EXERCISE DESCRIPTION: Copy every line of each item below word for word, in the same order.

Data items
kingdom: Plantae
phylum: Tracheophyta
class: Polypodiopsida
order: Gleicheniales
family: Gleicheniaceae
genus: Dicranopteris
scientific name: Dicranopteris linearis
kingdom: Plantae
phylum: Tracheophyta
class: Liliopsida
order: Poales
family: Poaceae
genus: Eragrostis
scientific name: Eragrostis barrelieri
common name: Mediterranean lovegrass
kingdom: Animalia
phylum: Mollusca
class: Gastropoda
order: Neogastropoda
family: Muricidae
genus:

EXERCISE RESULT:
kingdom: Plantae
phylum: Tracheophyta
class: Polypodiopsida
order: Gleicheniales
family: Gleicheniaceae
genus: Dicranopteris
scientific name: Dicranopteris linearis
kingdom: Plantae
phylum: Tracheophyta
class: Liliopsida
order: Poales
family: Poaceae
genus: Eragrostis
scientific name: Eragrostis barrelieri
common name: Mediterranean lovegrass
kingdom: Animalia
phylum: Mollusca
class: Gastropoda
order: Neogastropoda
family: Muricidae
genus:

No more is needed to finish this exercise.